I found nothing in the contract that disqualified exceptional work, so I simply told the general contractor that until our townsman was paid their final check (high six figures, I might add) would languish on my desk. The president of the company called. Liens and lawsuits were threatened. I told her I thought it was foolish for someone so big in such a small renovation market to risk their good name for so few dollars. They hand delivered their check to our craftsman.
But, I digress. That roof is only twelve years old, and has several repairs. There are deteriorating shingles visible and not visible, the building has so many roofs.
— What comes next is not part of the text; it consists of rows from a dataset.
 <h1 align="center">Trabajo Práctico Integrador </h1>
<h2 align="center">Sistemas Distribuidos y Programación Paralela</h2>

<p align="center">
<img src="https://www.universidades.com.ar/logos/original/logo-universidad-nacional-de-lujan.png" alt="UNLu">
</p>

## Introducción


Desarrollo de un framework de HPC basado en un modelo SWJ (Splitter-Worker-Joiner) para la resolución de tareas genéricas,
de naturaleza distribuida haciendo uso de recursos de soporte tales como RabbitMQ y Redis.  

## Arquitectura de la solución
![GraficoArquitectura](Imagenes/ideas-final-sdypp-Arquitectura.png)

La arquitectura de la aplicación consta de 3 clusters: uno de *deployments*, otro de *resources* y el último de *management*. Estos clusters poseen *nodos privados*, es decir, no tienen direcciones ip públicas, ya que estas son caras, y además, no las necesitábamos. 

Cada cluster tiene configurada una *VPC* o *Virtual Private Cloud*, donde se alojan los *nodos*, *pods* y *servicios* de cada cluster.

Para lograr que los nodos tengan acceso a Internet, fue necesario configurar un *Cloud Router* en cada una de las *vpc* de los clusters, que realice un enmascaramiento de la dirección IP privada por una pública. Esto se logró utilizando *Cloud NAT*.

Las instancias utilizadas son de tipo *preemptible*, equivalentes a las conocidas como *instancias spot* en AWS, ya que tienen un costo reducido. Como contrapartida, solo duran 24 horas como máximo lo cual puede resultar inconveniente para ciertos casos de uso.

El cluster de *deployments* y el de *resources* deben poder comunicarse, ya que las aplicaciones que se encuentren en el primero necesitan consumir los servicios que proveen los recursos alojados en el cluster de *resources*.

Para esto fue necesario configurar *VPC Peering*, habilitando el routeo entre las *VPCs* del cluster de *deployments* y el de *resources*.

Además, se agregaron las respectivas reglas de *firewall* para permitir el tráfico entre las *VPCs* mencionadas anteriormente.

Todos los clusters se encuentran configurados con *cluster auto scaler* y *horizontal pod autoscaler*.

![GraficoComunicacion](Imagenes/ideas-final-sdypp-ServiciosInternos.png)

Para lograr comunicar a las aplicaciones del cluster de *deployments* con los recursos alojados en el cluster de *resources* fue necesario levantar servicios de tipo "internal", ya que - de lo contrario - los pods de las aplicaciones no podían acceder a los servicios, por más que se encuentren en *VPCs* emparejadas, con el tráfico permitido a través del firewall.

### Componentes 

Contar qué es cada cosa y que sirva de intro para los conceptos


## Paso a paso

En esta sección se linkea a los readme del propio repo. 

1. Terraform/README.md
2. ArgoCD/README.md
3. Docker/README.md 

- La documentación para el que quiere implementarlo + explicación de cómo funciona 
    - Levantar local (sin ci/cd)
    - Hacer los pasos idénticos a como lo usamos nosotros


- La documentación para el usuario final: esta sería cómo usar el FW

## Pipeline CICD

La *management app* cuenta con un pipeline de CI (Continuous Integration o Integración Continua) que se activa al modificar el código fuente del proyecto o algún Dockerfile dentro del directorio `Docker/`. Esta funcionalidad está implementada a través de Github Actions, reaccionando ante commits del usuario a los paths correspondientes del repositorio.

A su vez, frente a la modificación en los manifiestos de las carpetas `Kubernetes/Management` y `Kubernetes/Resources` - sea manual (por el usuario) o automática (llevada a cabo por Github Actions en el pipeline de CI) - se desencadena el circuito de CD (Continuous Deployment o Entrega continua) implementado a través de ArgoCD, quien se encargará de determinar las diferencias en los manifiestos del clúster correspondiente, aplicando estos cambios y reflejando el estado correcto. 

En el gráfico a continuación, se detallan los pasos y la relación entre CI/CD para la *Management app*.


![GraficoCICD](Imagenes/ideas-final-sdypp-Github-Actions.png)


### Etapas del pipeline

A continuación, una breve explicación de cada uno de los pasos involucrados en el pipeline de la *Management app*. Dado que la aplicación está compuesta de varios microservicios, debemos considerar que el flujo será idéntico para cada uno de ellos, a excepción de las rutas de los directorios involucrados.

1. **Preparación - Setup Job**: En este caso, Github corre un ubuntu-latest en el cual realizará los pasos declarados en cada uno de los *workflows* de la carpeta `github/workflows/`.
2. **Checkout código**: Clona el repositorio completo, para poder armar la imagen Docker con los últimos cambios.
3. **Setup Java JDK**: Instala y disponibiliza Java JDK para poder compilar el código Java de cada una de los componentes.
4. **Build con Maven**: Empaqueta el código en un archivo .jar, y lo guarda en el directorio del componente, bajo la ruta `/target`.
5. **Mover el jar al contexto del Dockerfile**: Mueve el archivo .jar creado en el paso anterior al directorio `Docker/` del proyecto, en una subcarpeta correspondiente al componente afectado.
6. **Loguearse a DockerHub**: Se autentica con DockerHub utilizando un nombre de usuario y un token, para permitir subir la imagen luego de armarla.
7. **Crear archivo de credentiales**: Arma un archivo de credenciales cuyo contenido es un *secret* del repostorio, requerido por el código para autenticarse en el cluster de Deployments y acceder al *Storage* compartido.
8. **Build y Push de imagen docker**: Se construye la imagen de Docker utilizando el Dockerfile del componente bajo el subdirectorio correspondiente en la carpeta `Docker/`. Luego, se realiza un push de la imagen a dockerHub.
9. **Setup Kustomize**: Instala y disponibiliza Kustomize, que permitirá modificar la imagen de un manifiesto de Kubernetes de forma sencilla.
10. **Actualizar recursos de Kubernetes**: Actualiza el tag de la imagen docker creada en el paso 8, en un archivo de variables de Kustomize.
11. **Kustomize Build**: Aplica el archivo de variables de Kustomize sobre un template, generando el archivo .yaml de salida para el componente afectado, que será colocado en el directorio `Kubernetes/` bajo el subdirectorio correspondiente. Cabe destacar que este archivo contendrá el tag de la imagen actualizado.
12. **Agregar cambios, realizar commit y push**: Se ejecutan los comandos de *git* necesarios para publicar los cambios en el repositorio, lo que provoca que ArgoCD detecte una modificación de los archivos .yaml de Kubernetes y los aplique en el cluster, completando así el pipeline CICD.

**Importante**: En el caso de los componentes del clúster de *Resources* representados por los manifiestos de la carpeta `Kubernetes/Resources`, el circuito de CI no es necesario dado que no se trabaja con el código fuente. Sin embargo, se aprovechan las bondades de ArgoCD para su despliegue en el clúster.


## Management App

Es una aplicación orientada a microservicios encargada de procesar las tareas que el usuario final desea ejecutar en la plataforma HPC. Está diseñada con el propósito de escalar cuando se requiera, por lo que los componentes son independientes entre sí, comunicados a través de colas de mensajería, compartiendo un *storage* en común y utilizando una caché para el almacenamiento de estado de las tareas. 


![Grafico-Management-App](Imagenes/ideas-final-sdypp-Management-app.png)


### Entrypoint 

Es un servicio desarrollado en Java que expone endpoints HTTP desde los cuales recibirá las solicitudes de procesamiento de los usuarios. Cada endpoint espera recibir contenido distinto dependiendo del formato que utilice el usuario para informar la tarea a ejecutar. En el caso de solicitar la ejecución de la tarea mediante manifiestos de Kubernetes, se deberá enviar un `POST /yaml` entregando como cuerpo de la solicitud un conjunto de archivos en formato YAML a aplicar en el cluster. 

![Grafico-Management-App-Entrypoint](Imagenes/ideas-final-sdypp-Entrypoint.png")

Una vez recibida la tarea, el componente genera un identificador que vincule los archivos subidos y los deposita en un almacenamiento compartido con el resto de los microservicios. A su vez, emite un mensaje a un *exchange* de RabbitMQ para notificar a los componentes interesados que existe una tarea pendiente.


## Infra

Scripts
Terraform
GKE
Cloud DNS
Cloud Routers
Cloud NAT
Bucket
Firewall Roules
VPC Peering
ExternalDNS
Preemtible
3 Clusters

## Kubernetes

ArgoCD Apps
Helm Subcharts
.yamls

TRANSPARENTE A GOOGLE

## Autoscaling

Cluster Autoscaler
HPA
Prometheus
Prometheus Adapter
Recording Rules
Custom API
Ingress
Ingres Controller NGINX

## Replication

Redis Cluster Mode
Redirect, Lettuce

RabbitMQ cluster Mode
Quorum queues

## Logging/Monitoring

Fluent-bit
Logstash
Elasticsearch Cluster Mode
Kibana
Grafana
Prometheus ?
This is the wood schoolhouse. The first and second floors are divided into two large classrooms each, on either side of the building. The pushed up parts of the roof were offices. These days the lower floor is rented for receptions and parties, the upper floors are professional offices.
The building from the other side. More "penthouse" offices and a good view of the brick schoolhouse, added in the 1920's. The buildings are actually connected; the connector is sided in bright shiny aluminum that reflects what it sees. The brick schoolhouse has a flat, mastic roof. It surely will outlast me.
The wood schoolhouse shingles, however, did not. The committee that manages the buildings (the same committee that doesn't like how I park!) knew the wood building lacked only slate shingles to be complete, and several years ago began a fund raising drive. The cost would be $65,000. As ambitious as it seemed, the goal is reached. You eat an elephant one bite at a time.
The shingles are delivered and staged at one end of the equipment yard. Won't be long, there will be pictures of workers hoisting slate shingles and putting them down.
This instruction is stapled to every pallet.
I'd bet there are 418 shingles in the three rows on this pallet.